The appellant are engaged in the manufacture of M.S Drums falling under Chapter Heading 73 of the Central Excise Tariff Act, 1985 and in the manufacturing process some scrap is generated which is sold in connection with sale of scrap. The appellant collected TCS (Tax collected at source).

The case of the department was that the TCS collected from the buyer over and above the price of the goods should be included in the transaction value as the same shall be treated as amount of money value of additional consideration and Central Excise duty was required to be paid. A show cause notice was issued which was adjudicated by the adjudicating authority by confirming the demand of duty on the said TCS amount. Commissioner (Appeals) upheld the demand, thus the instant appeal.

Counsel appearing on behalf of the appellant submitted that the TCS was not a part and parcel of sale price of the goods which was collected from the buyer of scrap. As per Section 206-C of the Income Tax Act, 1961 said amount was deposited to the income tax department, therefore the said amount was neither returned by the appellant nor earned by them. The appellant was only complying the provision of the income tax without any gain out of the TCS collected and paid to the department, therefore, the same cannot be considered as a part and parcel of the assessable value. Adjudicating authority had invoked Rule 6 of the Central Excise Valuation Rules, for demand of duty to which he submitted that in the present case the amount of TCS was not flowing to the appellant whereas, the said amount was as it is deposited to the income tax department therefore, Rules 6 was also not applicable.

The Tribunal opined that the amount collected as TCS had nothing to do with the price of the goods but it was a tax collected from the buyer of the scrap and the same was deposited in the income tax department, therefore, the amount collected as TCS was a tax and in terms of Section 4, the tax was not includable in the assessable value.

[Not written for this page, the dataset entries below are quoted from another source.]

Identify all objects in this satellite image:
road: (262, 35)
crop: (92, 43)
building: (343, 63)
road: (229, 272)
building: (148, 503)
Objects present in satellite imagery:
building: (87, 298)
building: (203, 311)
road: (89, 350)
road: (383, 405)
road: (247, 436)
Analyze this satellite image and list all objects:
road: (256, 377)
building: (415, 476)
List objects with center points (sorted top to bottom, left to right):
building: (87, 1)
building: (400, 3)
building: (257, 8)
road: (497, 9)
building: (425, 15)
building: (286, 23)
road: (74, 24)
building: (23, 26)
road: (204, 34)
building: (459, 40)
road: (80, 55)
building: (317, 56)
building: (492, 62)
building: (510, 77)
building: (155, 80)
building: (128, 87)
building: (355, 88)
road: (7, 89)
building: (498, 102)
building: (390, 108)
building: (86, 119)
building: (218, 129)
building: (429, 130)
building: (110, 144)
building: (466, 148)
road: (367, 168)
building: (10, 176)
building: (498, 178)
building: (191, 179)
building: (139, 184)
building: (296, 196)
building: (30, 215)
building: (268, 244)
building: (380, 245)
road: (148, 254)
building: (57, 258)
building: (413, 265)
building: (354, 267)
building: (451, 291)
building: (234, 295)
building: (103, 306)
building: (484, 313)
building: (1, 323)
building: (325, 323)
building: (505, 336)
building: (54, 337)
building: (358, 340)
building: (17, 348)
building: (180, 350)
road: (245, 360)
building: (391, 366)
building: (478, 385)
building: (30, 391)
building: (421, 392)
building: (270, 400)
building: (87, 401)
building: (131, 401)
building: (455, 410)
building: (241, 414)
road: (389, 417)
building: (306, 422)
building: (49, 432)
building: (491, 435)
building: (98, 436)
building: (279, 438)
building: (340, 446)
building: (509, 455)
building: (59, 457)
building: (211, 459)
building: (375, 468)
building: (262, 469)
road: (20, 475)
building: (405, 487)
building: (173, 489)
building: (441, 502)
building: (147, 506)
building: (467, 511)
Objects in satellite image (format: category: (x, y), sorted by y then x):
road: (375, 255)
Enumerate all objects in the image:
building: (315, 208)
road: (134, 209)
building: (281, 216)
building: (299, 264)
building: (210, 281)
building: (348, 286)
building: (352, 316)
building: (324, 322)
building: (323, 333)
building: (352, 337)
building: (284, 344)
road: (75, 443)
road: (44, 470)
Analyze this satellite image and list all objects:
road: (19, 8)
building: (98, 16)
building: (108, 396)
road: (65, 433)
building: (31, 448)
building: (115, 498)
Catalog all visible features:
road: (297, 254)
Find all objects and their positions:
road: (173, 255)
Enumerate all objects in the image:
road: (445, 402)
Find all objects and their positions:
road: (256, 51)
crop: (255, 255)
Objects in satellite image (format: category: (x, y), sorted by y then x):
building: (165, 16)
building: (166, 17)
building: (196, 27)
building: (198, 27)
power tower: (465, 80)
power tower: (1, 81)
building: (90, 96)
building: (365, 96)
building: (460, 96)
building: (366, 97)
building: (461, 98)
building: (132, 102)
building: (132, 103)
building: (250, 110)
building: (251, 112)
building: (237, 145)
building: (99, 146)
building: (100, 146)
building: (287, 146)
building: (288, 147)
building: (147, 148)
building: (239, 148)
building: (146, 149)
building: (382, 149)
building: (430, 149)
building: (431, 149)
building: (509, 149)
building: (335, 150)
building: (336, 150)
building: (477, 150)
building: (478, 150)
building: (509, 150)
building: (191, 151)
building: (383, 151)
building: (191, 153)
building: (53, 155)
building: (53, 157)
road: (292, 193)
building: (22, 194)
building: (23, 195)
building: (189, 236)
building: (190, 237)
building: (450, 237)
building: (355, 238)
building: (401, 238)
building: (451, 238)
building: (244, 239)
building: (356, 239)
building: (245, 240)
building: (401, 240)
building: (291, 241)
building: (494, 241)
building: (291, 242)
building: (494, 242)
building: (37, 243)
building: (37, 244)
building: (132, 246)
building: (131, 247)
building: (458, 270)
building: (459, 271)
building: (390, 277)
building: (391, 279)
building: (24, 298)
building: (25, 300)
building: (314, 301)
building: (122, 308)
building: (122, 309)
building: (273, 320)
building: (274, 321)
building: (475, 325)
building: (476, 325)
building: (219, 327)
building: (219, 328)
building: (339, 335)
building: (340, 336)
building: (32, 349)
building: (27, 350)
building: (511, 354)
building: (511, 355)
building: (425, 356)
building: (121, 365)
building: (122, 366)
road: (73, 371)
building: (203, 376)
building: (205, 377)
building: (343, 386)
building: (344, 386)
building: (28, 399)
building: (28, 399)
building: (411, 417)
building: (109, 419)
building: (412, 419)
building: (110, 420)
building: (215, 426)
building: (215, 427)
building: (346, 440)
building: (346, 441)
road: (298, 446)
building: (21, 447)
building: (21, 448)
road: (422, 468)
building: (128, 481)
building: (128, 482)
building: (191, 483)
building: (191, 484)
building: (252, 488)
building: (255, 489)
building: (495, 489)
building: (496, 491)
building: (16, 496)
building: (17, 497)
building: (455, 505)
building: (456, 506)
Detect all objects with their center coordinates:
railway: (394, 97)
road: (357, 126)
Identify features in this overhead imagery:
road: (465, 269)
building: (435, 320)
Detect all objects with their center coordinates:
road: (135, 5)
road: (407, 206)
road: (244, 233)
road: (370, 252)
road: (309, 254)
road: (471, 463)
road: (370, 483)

While perusing Rule 6 of the Central Excise Valuation Rules the Tribunal clarified that additional amount if it is flowing from the buyer to the assesse directly or indirectly the same is includable in the assessable value meaning thereby any amount which is coming from the buyer and retained by the appellant alone will be includable in the assessable value. In the present case the TCS was collected not as a additional consideration but explicitly as tax and same was deposited to the income tax department, therefore, it cannot be said that the amount of TCS belonged to the appellant.

The appeal was allowed holding that the amount of TCS cannot be considered as additional consideration flowing from the buyer to the appellant accordingly, the same was not includable in the assessable value for charging Excise Duty.

[Yashraj Containeurs Ltd. v. C.C.E & S.T., Excise Appeal No. 800 of 2012, decided on 07-06-2022]


Advocates who appeared in this case :

Shri Prakash Shah, Advocate, for the Appellant;

Shri G. Kirupanandan, Authorised Representative, for the Respondent.


*Suchita Shukla, Editorial Assistant has reported this brief.